[Top] [All Lists]

Re: [saag] [Cfrg] Further MD5 breaks: Creating a rogue CAcertificate

2009-01-05 22:10:44

At 8:10 AM -0600 1/5/09, Timothy J. Miller wrote:
Ben Laurie wrote:

I am not suggesting that we should fix X.509, I am pointing out, in my
own roundabout way, that X.509 certs are supposed to have a canonical
form. But it seems they do not.

That was last month's major discussion on PKIX. The upshot: there's no canonical form other than what's in memory.

-- Tim


Your response is an oversimplification, in several respects.

Ben's comment was a bit ill-formed. It's not that certs in general do or do not have a canonical form, but whether a given cert has a canonical representation. If the cert has no extensions, then it does. If it has extensions, then since the top level extension syntax is a SEQUENCE, there the order of extensions in that sequence (when the cert was signed) is definitive. (if that syntax had called for a SET, then DER encoding would impose an order at this level, so use of the SEQUENCE construct here make life a bit easier.)

The context in which there is some disagreement is whether an extension needs to be DER encoded below the next level, where it is defined as an OCTET string.
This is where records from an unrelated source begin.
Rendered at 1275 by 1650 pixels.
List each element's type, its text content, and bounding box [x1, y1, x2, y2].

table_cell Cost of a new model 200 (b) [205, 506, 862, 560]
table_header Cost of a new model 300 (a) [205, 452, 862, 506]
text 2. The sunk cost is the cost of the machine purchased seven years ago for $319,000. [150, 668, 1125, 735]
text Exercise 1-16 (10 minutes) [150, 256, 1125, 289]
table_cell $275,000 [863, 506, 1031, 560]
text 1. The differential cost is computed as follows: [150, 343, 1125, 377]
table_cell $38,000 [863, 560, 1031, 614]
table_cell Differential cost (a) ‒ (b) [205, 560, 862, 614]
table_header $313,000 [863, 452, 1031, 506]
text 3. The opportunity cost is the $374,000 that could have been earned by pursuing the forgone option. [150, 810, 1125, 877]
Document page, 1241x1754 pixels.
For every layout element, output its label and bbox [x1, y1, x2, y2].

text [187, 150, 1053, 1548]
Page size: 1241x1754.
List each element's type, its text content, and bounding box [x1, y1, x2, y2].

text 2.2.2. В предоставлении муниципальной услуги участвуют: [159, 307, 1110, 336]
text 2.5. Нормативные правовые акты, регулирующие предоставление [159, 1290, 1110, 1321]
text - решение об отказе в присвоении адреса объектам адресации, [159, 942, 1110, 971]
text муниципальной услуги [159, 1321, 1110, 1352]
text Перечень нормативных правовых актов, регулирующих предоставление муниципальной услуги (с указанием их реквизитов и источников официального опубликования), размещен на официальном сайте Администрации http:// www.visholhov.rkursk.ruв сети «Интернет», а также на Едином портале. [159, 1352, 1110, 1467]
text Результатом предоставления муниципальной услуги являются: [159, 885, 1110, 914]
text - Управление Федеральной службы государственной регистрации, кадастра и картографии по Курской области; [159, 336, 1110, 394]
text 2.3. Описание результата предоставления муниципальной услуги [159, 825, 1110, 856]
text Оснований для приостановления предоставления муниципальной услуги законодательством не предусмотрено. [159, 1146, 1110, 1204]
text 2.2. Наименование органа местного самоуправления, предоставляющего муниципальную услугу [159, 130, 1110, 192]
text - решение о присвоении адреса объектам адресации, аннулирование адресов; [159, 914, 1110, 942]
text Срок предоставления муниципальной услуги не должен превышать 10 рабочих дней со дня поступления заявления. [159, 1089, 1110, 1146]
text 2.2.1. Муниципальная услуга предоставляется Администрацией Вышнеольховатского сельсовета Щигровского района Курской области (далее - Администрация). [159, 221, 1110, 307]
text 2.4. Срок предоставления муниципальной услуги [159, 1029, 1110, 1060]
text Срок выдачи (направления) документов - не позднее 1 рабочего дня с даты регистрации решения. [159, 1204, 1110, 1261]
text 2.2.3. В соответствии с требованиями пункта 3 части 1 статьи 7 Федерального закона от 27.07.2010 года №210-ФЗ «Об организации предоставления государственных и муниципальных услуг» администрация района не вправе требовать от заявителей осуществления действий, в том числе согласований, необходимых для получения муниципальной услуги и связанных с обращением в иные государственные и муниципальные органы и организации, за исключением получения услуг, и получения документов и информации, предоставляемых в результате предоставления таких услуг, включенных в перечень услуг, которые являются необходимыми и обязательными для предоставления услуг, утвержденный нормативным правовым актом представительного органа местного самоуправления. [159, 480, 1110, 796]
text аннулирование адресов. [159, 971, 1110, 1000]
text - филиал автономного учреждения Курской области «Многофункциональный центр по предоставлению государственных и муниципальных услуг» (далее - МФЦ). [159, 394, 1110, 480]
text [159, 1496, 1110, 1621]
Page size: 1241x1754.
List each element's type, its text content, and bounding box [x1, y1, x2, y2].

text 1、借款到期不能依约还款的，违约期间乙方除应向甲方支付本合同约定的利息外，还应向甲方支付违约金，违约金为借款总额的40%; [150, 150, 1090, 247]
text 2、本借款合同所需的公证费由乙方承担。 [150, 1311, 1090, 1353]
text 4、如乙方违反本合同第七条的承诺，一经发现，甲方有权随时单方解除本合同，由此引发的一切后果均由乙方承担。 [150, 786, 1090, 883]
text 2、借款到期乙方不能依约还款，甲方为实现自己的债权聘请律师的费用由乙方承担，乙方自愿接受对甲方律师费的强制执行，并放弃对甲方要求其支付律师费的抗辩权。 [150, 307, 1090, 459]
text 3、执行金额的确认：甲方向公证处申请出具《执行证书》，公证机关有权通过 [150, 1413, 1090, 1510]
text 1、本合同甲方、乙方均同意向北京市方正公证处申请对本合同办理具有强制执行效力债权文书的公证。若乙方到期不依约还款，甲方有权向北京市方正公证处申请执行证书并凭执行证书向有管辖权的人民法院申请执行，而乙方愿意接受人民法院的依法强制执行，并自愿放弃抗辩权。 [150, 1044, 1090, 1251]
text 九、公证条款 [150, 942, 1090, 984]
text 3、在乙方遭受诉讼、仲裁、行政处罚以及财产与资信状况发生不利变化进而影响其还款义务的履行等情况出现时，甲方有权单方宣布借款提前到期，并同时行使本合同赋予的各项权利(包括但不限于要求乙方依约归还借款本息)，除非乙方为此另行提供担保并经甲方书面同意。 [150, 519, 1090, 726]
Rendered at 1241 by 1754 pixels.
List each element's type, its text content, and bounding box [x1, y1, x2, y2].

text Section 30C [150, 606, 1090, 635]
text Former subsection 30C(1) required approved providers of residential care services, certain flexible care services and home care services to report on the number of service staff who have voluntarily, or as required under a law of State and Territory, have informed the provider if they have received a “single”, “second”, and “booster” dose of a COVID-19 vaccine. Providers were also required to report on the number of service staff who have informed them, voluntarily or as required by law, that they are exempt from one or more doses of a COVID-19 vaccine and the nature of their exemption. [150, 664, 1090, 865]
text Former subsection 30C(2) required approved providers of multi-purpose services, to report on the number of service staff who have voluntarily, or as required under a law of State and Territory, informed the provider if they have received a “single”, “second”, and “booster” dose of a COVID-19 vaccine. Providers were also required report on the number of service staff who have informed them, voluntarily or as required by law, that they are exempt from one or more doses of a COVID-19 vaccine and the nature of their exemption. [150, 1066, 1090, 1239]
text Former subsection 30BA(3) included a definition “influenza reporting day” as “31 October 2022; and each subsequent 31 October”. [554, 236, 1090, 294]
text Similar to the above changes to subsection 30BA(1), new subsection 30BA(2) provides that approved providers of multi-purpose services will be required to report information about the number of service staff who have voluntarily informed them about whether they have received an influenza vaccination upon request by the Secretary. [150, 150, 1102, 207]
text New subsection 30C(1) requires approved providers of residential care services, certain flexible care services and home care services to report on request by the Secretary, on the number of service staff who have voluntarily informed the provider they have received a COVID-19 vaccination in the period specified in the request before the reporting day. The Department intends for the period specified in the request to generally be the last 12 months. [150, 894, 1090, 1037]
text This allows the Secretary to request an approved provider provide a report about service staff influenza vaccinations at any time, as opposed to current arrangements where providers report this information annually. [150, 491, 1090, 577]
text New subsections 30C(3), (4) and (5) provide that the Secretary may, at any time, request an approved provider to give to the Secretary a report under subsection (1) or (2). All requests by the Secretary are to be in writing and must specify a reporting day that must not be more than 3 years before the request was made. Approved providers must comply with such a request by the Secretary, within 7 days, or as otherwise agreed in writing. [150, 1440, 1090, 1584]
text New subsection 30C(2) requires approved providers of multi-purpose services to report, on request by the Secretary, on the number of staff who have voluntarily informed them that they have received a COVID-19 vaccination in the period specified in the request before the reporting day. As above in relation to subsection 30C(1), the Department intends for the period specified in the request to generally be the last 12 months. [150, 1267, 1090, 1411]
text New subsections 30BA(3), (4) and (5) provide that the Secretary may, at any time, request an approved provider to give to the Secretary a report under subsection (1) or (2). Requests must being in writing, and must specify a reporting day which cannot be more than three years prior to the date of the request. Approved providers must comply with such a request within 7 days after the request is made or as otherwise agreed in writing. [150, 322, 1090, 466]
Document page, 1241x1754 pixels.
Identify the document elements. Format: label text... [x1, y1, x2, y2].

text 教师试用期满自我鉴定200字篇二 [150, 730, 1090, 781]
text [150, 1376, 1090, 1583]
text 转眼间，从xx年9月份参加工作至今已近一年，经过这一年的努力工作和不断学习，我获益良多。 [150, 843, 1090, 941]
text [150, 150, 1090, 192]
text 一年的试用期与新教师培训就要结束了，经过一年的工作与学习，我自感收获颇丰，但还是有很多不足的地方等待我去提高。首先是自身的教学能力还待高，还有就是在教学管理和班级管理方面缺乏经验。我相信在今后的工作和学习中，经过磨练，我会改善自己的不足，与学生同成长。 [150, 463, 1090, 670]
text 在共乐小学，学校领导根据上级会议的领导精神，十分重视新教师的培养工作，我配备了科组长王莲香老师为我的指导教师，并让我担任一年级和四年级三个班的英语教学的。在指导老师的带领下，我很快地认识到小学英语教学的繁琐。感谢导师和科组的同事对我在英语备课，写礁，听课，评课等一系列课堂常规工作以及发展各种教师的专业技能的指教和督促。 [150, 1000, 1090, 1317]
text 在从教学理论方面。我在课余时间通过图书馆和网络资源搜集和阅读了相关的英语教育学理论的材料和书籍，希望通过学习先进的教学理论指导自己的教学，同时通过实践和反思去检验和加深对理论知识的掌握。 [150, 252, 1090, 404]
If one stops at the OCTET string level, the life is easy and an RP can always encode to DER upon receipt (since the base cert format IS known by all RPs and they are technically capable of encoding it in DER).

If one interprets X.509 to require DER for the lower levels of the structure of a cert extension, then a problem can arise. It was noted that a non-critical extension (which therefore ought not be rejected out of hand by an RP) might have a syntax unknown to an RP. Thus the RP needs to assume that what it received is DER encoded when computing the signature, as it has no way to recompute the DER.